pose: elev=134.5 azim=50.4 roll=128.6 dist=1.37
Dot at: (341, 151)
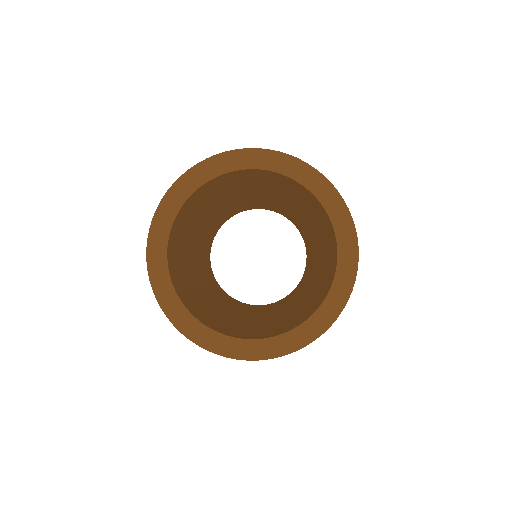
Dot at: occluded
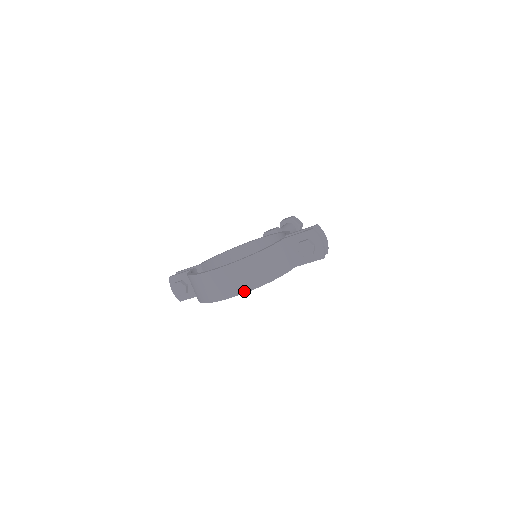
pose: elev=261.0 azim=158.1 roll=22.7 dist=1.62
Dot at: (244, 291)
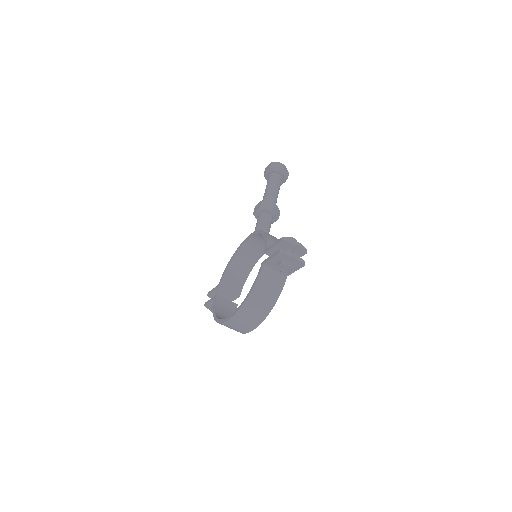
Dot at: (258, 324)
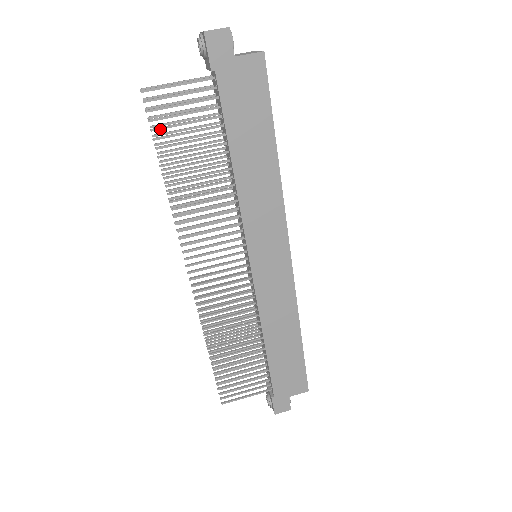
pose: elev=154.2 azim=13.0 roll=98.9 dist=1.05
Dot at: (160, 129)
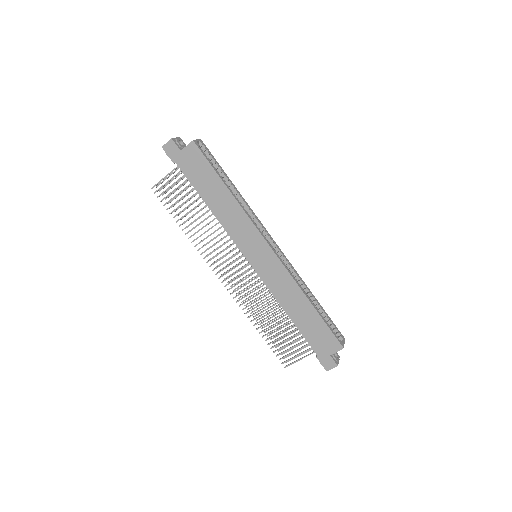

TASK OBJECTIVE> Give every line of the entries above as a Markdown table with the columns "Row" and "Line", where "Row" holds the line's number and "Line" holds its text. Leave out blank lines and the pictures.

RESPONSE FOR THIS EXERCISE>
| Row | Line |
|---|---|
| 1 | pose: elev=134.5 azim=50.4 roll=128.6 dist=1.37 |
| 2 | Dot at: (341, 151) |
| 3 | Dot at: occluded |
| 4 | pose: elev=261.0 azim=158.1 roll=22.7 dist=1.62 |
| 5 | Dot at: (244, 291) |
| 6 | Dot at: (258, 324) |
| 7 | pose: elev=154.2 azim=13.0 roll=98.9 dist=1.05 |
| 8 | Dot at: (160, 129) |